Over the last couple of decades, members of the financial industry have been optimising costs by outsourcing or offshoring part of their middle and back office operations to Asia or Eastern Europe. While this business model has been fruitful for many years, it is now demonstrating its obsolescence which can be seen in the shrinking gap in labour costs, stricter oversight requirements, and new political pressures.

With increasing pressure on margins due to a never-ending regulatory avalanche as well as strong competition from disruptive new entrants, financial institutions need to reinvent themselves, be smarter in the way they work, and turn their labour cost-cutting strategies into process efficiency strategies.

In this context, the emergence of robotic process automation ("RPA") and digital labour represent significant opportunities for market players to surf the wave of the future. The development of these technologies in recent years makes them now ready to support the transformation in a real way.

"In the next 15 years, it's likely that 45%, up to 75%, of the existing offshore jobs in the financial services sector will be performed by robots, or more precisely, RPA," says Cliff Justice, KPMG LLP Advisory Principal.

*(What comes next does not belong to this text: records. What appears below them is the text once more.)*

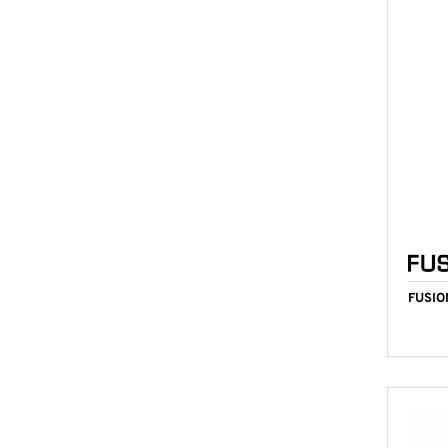
FUSIO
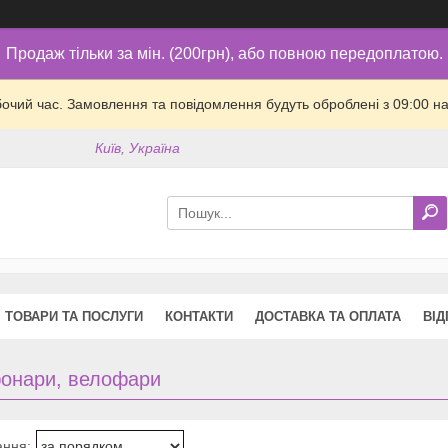
Продаж тільки за мін. (200грн), або повною передоплатою.
бочий час. Замовлення та повідомлення будуть оброблені з 09:00 на
Київ, Україна
ТОВАРИ ТА ПОСЛУГИ
КОНТАКТИ
ДОСТАВКА ТА ОПЛАТА
ВІД
онари, велофари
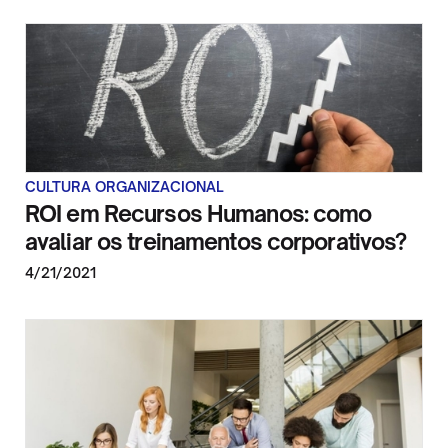
CULTURA ORGANIZACIONAL
ROI em Recursos Humanos: como
avaliar os treinamentos corporativos?
4/21/2021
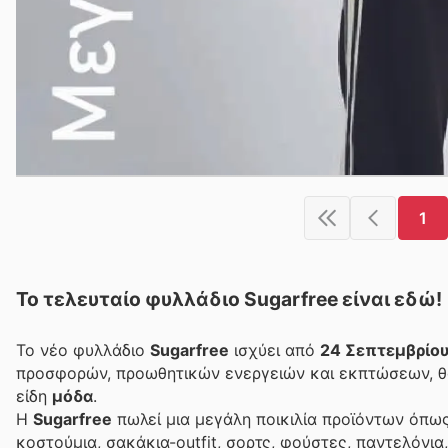
1
Το τελευταίο φυλλάδιο Sugarfree είναι εδώ!
Το νέο φυλλάδιο
Sugarfree
ισχύει από
24 Σεπτεμβρίο
προσφορών, προωθητικών ενεργειών και εκπτώσεων, θα
είδη
μόδα
.
Η
Sugarfree
πωλεί μια μεγάλη ποικιλία προϊόντων όπω
κοστούμια, σακάκια-outfit, σορτς, φούστες, παντελόνια,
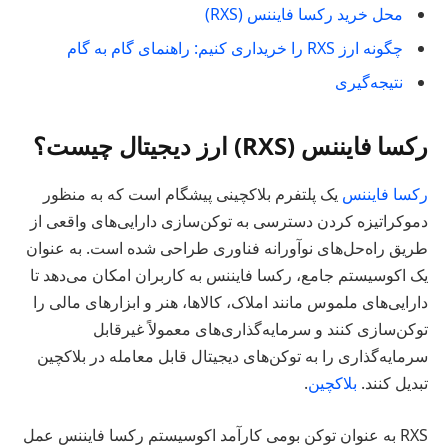
محل خرید رکسا فایننس (RXS)
چگونه ارز RXS را خریداری کنیم: راهنمای گام به گام
نتیجه‌گیری
رکسا فایننس (RXS) ارز دیجیتال چیست؟
رکسا فایننس
یک پلتفرم بلاکچینی پیشگام است که به منظور
دموکراتیزه کردن دسترسی به توکن‌سازی دارایی‌های واقعی از
طریق راه‌حل‌های نوآورانه فناوری طراحی شده است. به عنوان
یک اکوسیستم جامع، رکسا فایننس به کاربران امکان می‌دهد تا
دارایی‌های ملموس مانند املاک، کالاها، هنر و ابزارهای مالی را
توکن‌سازی کنند و سرمایه‌گذاری‌های معمولاً غیرقابل
سرمایه‌گذاری را به توکن‌های دیجیتال قابل معامله در بلاکچین
تبدیل کنند.
بلاکچین
.
RXS به عنوان توکن بومی کارآمد اکوسیستم رکسا فایننس عمل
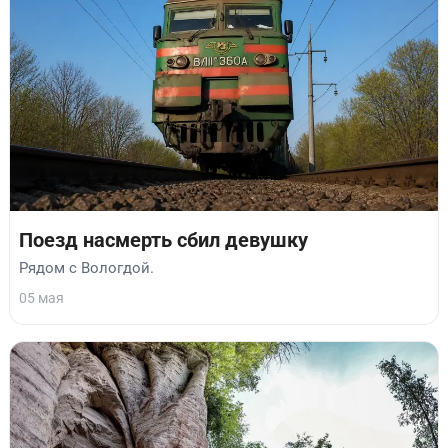
Поезд насмерть сбил девушку
Рядом с Вологдой.
05 мая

Digital labour and RPA undeniably bring many benefits to organisations, such as:

  • improving quality by reducing error occurrences
  • increasing employee satisfaction by taking cumbersome tasks off their hands, allowing them to focus more on value-added operations
  • creating new onshore jobs: robots need to be designed, parameterised, maintained, monitored, and improved on-site
  • enhancing productivity: robots can work 24/7 with unlimited scalability
  • increasing cost efficiency: according to the Institute for Robotic Process Automation (IRPA), a robot could cost as little as 25% to 30% of an offshore full-time employee (FTE)

The implementation of such technology has already demonstrated tremendous operating cost savings in an unprecedented payback period. For example, after deploying over 160 robots processing between 400,000 and 500,000 transactions on a monthly basis, Spanish telecom company Telefonica was able to redeploy one hundred FTEs, reach a three-year return on investment of between 650% and 800%, and amortise its investment in twelve months. Another success story is that of Danske Bank, which has implemented robots instead of offshoring several back-office processes.

Following the various promising market studies on digital labour, market players are questioning themselves on why such technology has not yet become widespread in the financial industry. The answer may contain several reasons:

  • It was only a couple of years ago that RPA / digital labour technology became advanced enough to generate substantial cost savings.
  • The concept of "robotics" has raised a resistance to change from management teams who are traditionally used to supervising large numbers of operational staff.
  • The implementation of such technology requires investments which need to be packaged into a wider and longer-term digital strategy to get the buy-in from executives and shareholders.

Although the bright future of digital labour and its impacts on operating costs have already been proven, the challenge today for the financial industry lies in determining how to deploy initiatives and how to start developing a strong competitive advantage.